For an machine learning assignement I have the following Loss-function:
$$L(D, W) = \frac{1}{2}||DW-X||^2_F$$ Where $D, W$ and $X$ are matrices.
In one part of the assignment I need to calculate the gradient of the Loss-function once with respect to $W$ and once with respect to $D$.
What I have so far, is that one can transform $||A||^2_F$ to $tr(A^TA) = tr(AA^T)$, which will give me $$tr\Big((DW)(W^TD^T)-DWX^T-XW^TD^T+XX^T\Big)$$
I know that you get the gradient by deriving element-wise with respect to the elements of the respective matrix. However, I'm a bit stuck on solving this analytically. I think, the best way would be to further reduce the formula within the trace function above and then calculate the gradient element-wise, but I'm not really certain how to go about that.
Maybe someone can point me in the right direction?

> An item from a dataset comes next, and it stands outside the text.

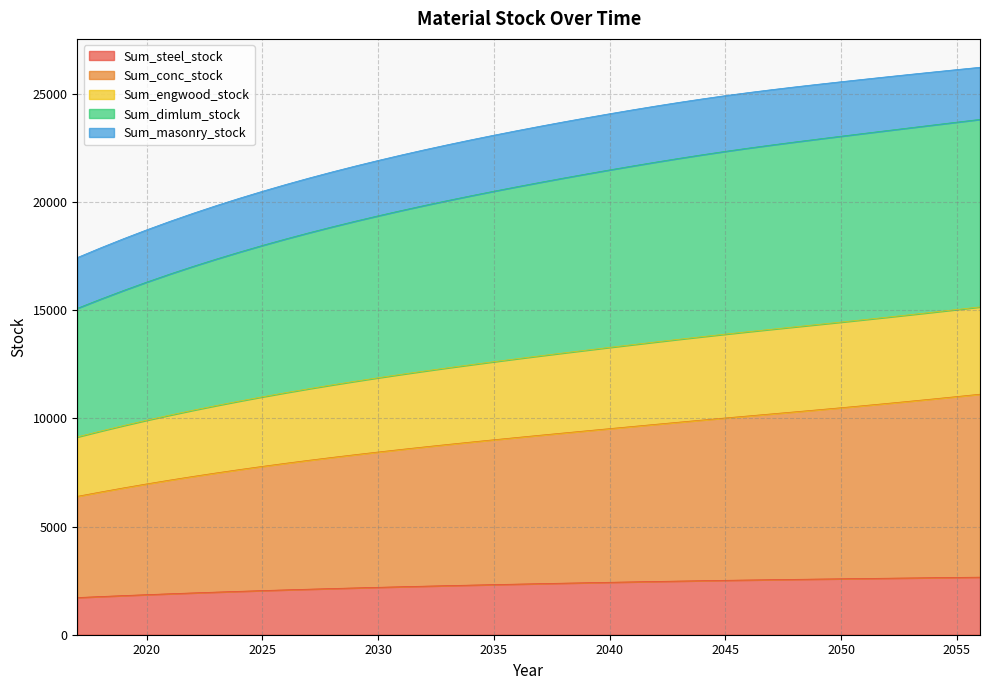

What is the highest value of the Sum_steel_stock series?

2660.6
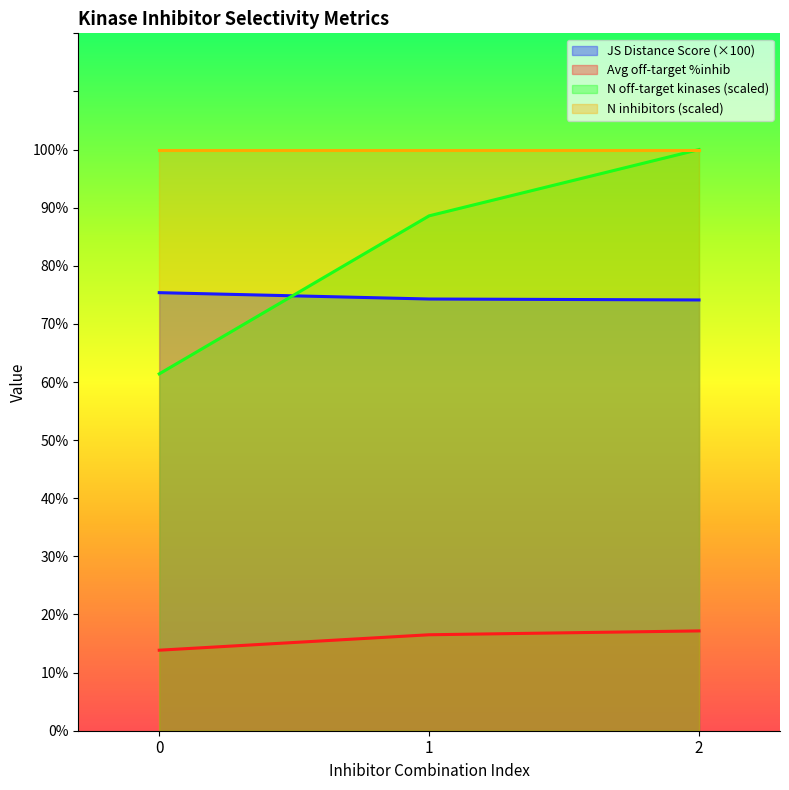

Which series has the largest range (max minus min)?

N off-target kinases (scaled)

OK, with the help of Shogun's comment and the linked question I think I have found a solution. Maybe someone can confirm, that I didn't make any mistake (as this is rather unusable territory for me):
Assuming I made the result of the multiplication of the loss function with it's transpose is correct in this form $$(DW)(W^TD^T)-DWX^T-XW^TD^T+XX^T$$ we want go on like this to solve with respect to $W$: $$\nabla_Wtr\Big((DW)(W^TD^T)-DWX^T-XW^TD^T+XX^T\Big) = \\ \nabla_Wtr(DWW^TD^T) - \nabla_Wtr(DWX^T) - \nabla_Wtr(XW^TD^T) + \nabla_Wtr(XX^T)$$
Solving each part (using the methods shown here):
$$\nabla_Wtr(DWW^TD^T) = 2D^TDW$$ $$\nabla_Wtr(DWX^T) = D^TX$$ $$\nabla_Wtr(XW^TD^T) = D^TX$$ $$\nabla_Wtr(XX^T) = 0$$
So altogether we get: $$\nabla_Wtr\Big(L(D, W)\Big) = 2(D^TDW - D^TX)$$
The gradient with respect to $D$ be be solved in similar fashion.